Page text:
·····
The success, and I’m sure that it will be success, of the Walker-Turley-Leonard book will mean a number of things. … The Historical department of the LDS church will likely address other difficult aspects of its history in the future. It will learn that the church will not crumble by such a candid, thoughtful probing of difficult contours … We can look for more treatments, perhaps of polygamy … The history of blacks … will be treated with less defensiveness … [and] more balance … as this Mountain Meadows massacre volume. [It is] Kind of like the U.S. space program launched by John F. Kennedy: We didn’t just get to the moon, but we learned how to eat jell-o in diff kind of packets. There’s a lot of collateral discoveries and products that came out of that enterprise …[I expect a similar] lot of collateral products from this book and the enormous institutional effort that went into it. … [identifying a few possibilities mentioned to him by researchers]: changes in Utah law regarding capital punishment came as a consequence of first-hand accounts of John D. Lee’s execution … the evolution of Brigham Young’s Indian policy … whites disguised as Indians committing criminal acts … cattle disease on the trail …

The publication of this book will bring some cultural catharsis, perhaps the most obvious likely outcome from the book. Catharsis is largely good and healthy in this context. Again, our authors have been candid, [using] words not like “unfortunate” to describe the event, or “tragic errors,” but “sinister plan,” “atrocity,” “murder,” “desecration” lace these pages.

Ironically, although I think catharsis may be culturally very health for the LDS community … many in the LDS community, especially of a young generation, people in their 20s – many people have not heard of the Mountain Meadows massacre. Many people have, but have distanced themselves. Many people have, and carry a distant, vague guilt about it, or excuse themselves from it under the notion that “men will be punished for their own sins” … “I wasn’t there; what can I do about it?” And others – if people’s last name is Lee or Haight a number of other names … people for many decades … were steered away from marrying into such families. …

I’m going to suggest that this book will be cathartic – painful, but cathartic – but I’d also like to warn that catharsis can in some situations be too thorough. It can make people neglect important truths that the authors embrace: That is, we humans, including LDS humans … are capable of evil. Puritans in the 17th century were, the German nation in the 1930s was, contemporary American soldiers guarding prisoners at prisons in Cuba and elsewhere, are capable.

I won’t recount the recipe that’s been thoughtfully treated already … But Voltaire observed long ago that if one could be made – if people could be made to believe absurdities, they can be made to commit atrocities. There is such a thing as a healthy discomfort, and if we Americans remembered that more, we who should be grateful and proud of so much – but if we forget … we can put ourselves in a position, say, of launching preemptive war, strictly forbidden in Mormon scripture.
·····
Recorded data:
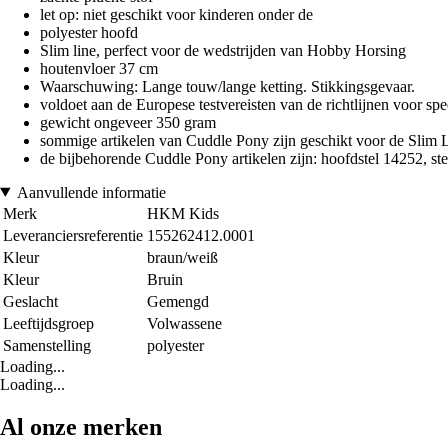
let op: niet geschikt voor kinderen onder de
polyester hoofd
Slim line, perfect voor de wedstrijden van Hobby Horsing
houtenvloer 37 cm
Waarschuwing: Lange touw/lange ketting. Stikkingsgevaar.
voldoet aan de Europese testvereisten van de richtlijnen voor sp
gewicht ongeveer 350 gram
sommige artikelen van Cuddle Pony zijn geschikt voor de Slim
de bijbehorende Cuddle Pony artikelen zijn: hoofdstel 14252, ste
Aanvullende informatie
Merk
HKM Kids
Leveranciersreferentie
155262412.0001
Kleur
braun/weiß
Kleur
Bruin
Geslacht
Gemengd
Leeftijdsgroep
Volwassene
Samenstelling
polyester
Loading...
Loading...
Al onze merken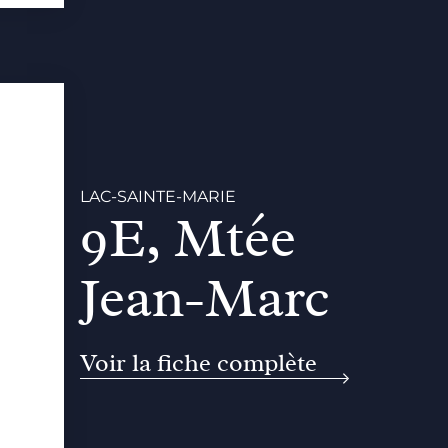
LAC-SAINTE-MARIE
9E, Mtée
Jean-Marc
Voir la fiche complète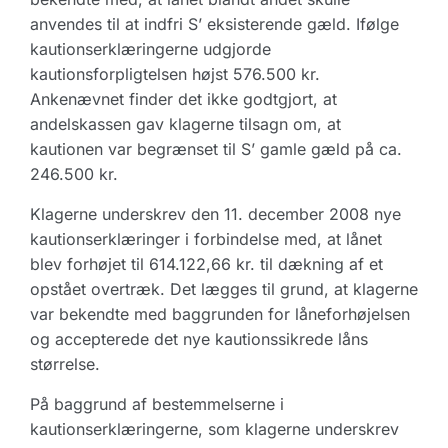
anvendes til at indfri S’ eksisterende gæld. Ifølge
kautionserklæringerne udgjorde
kautionsforpligtelsen højst 576.500 kr.
Ankenævnet finder det ikke godtgjort, at
andelskassen gav klagerne tilsagn om, at
kautionen var begrænset til S’ gamle gæld på ca.
246.500 kr.
Klagerne underskrev den 11. december 2008 nye
kautionserklæringer i forbindelse med, at lånet
blev forhøjet til 614.122,66 kr. til dækning af et
opstået overtræk. Det lægges til grund, at klagerne
var bekendte med baggrunden for låneforhøjelsen
og accepterede det nye kautionssikrede låns
størrelse.
På baggrund af bestemmelserne i
kautionserklæringerne, som klagerne underskrev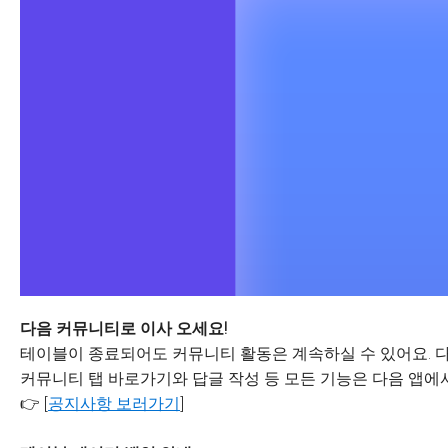
다음 커뮤니티로 이사 오세요!
테이블이 종료되어도 커뮤니티 활동은 계속하실 수 있어요. 다
커뮤니티 탭 바로가기와 답글 작성 등 모든 기능은 다음 앱에서
👉 [
공지사항 보러가기
]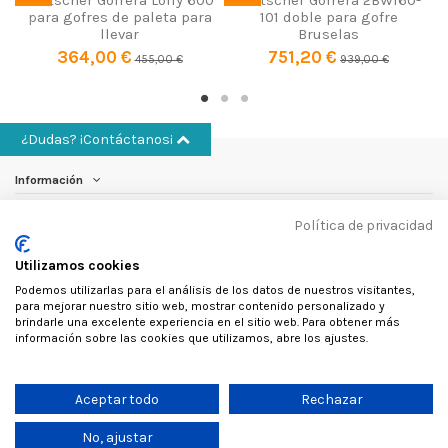
para gofres de paleta para
101 doble para gofre
llevar
Bruselas
364,00 €
751,20 €
455,00 €
939,00 €
¿Dudas? ¡Contáctanos¡
Información
Política de privacidad
Cuenta
Utilizamos cookies
Otros
Podemos utilizarlas para el análisis de los datos de nuestros visitantes,
para mejorar nuestro sitio web, mostrar contenido personalizado y
Contáctanos
brindarle una excelente experiencia en el sitio web. Para obtener más
información sobre las cookies que utilizamos, abre los ajustes.
Follow us
Aceptar todo
Rechazar
No, ajustar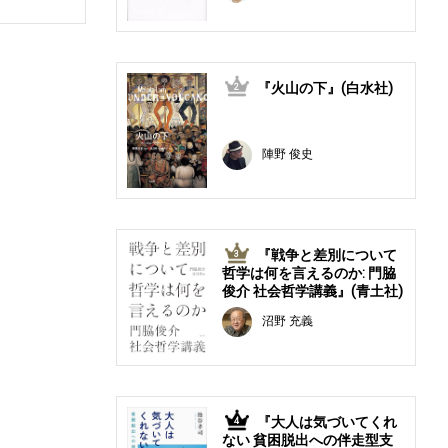
『火山の下』(白水社)
2
陣野 俊史
『戦争と差別について
3
哲学は何を言えるのか: 門脇
俊介 社会哲学講義』(青土社)
沼野 充義
『大人は気づいてくれ
4
ない 貧困脱出への伴走型支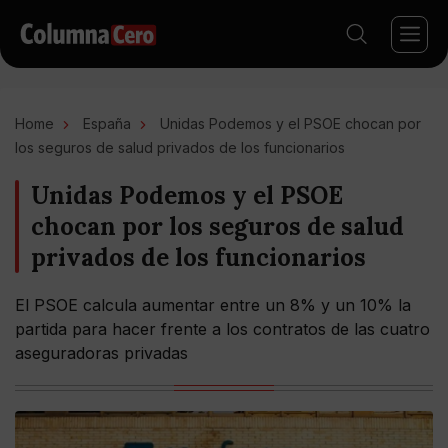
Home
España
Unidas Podemos y el PSOE chocan por
los seguros de salud privados de los funcionarios
Unidas Podemos y el PSOE
chocan por los seguros de salud
privados de los funcionarios
El PSOE calcula aumentar entre un 8% y un 10% la
partida para hacer frente a los contratos de las cuatro
aseguradoras privadas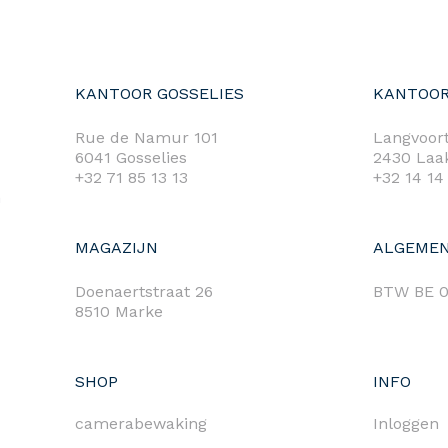
KANTOOR GOSSELIES
KANTOOR
Rue de Namur 101
Langvoort
6041 Gosselies
2430 Laa
+32 71 85 13 13
+32 14 14
m
MAGAZIJN
ALGEMEN
Doenaertstraat 26
BTW BE 0
8510 Marke
SHOP
INFO
camerabewaking
Inloggen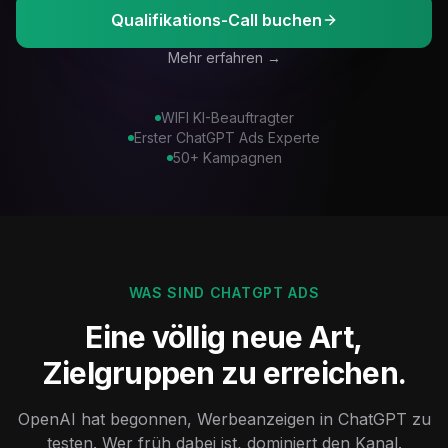
Qualifikations-Call buchen
Mehr erfahren →
WIFI KI-Beauftragter
Erster ChatGPT Ads Experte
50+ Kampagnen
WAS SIND CHATGPT ADS
Eine völlig neue Art,
Zielgruppen zu erreichen.
OpenAI hat begonnen, Werbeanzeigen in ChatGPT zu
testen. Wer früh dabei ist, dominiert den Kanal.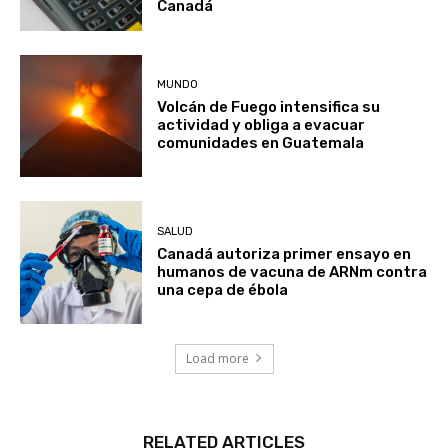
Canadá
MUNDO
Volcán de Fuego intensifica su
actividad y obliga a evacuar
comunidades en Guatemala
SALUD
Canadá autoriza primer ensayo en
humanos de vacuna de ARNm contra
una cepa de ébola
Load more
RELATED ARTICLES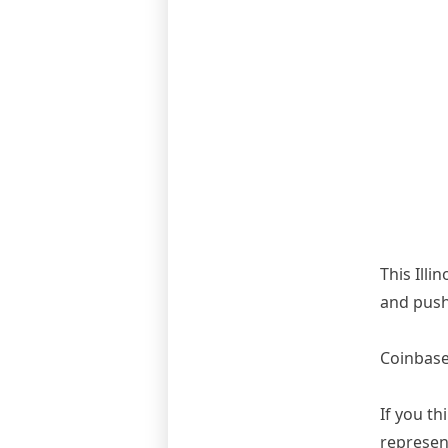
This Illi
and push 
Coinbase 
If you th
represen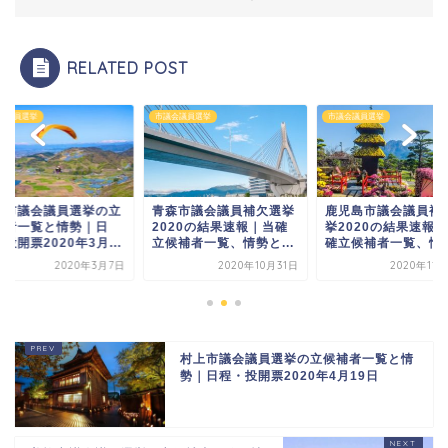
RELATED POST
会議員選挙
市議会議員選挙
市議会議員選挙
陽市議会議員選挙の立
青森市議会議員補欠選挙
鹿児島市議会議員補
補者一覧と情勢｜日
2020の結果速報｜当確
挙2020の結果速報
投開票2020年3月...
立候補者一覧、情勢と...
確立候補者一覧、情勢.
2020年3月7日
2020年10月31日
2020年11
村上市議会議員選挙の立候補者一覧と情
勢｜日程・投開票2020年4月19日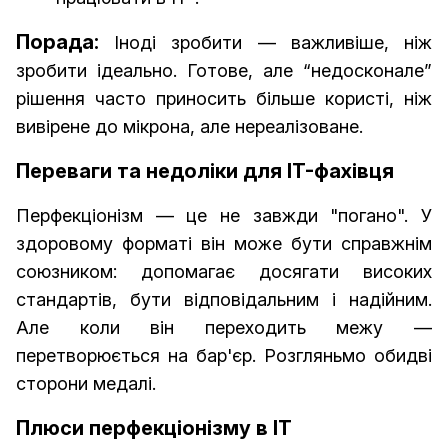
Порада:
Іноді зробити — важливіше, ніж
зробити ідеально. Готове, але “недосконале”
рішення часто приносить більше користі, ніж
вивірене до мікрона, але нереалізоване.
Переваги та недоліки для IT-фахівця
Перфекціонізм — це не завжди "погано". У
здоровому форматі він може бути справжнім
союзником: допомагає досягати високих
стандартів, бути відповідальним і надійним.
Але коли він переходить межу —
перетворюється на бар'єр. Розгляньмо обидві
сторони медалі.
Плюси перфекціонізму в IT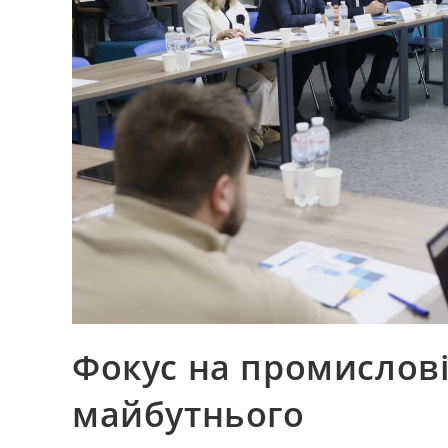
Фокус на промислові
майбутнього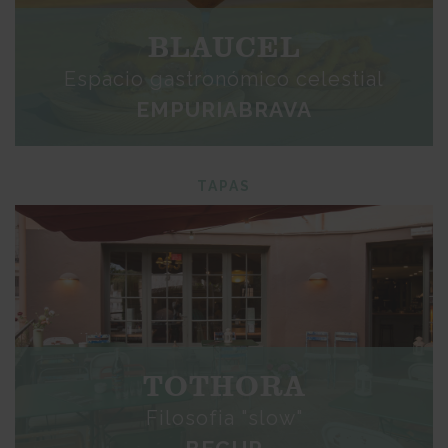
BLAUCEL
Espacio gastronómico celestial
EMPURIABRAVA
TAPAS
TOTHORA
Filosofia "slow"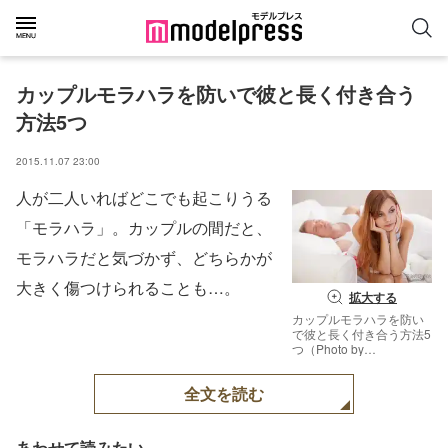
カップルモラハラを防いで彼と長く付き合う
方法5つ
2015.11.07 23:00
人が二人いればどこでも起こりうる
「モラハラ」。カップルの間だと、
モラハラだと気づかず、どちらかが
大きく傷つけられることも…。
拡大する
カップルモラハラを防い
で彼と長く付き合う方法5
つ（Photo by
Photographee.eu／
Fotolia）【モデルプレ
全文を読む
ス】
あわせて読みたい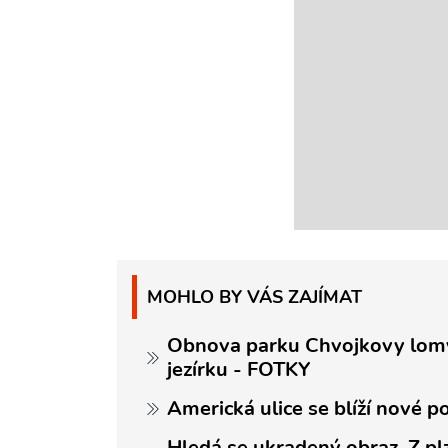
MOHLO BY VÁS ZAJÍMAT
Obnova parku Chvojkovy lomy
jezírku - FOTKY
Americká ulice se blíží nové p
Hledá se ukradený obraz. Z p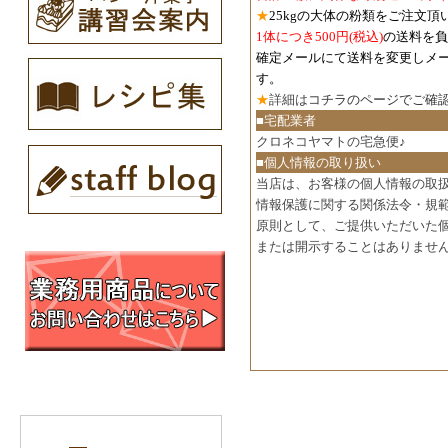
★
25kgの大体の粉類をご注文頂
1体につき500円
(税込)
の送料を負
確定メールにて送料を変更しメ
す。
★
詳細は
コチラのページでご確
■宅配業者
クロネコヤマトの宅急便♪
■個人情報の取り扱い
当店は、お客様の個人情報の取
情報保護に関する関係法令・規
原則として、ご提供いただいた
または開示することはありませ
·····
Exercise brief:
Retype the remarks on the Mountain Meadows massacre book from "The publication of" up to and including "lace these pages.". These records were drawn from a source separate from the remarks.

Exercise solution:
The publication of this book will bring some cultural catharsis, perhaps the most obvious likely outcome from the book. Catharsis is largely good and healthy in this context. Again, our authors have been candid, [using] words not like “unfortunate” to describe the event, or “tragic errors,” but “sinister plan,” “atrocity,” “murder,” “desecration” lace these pages.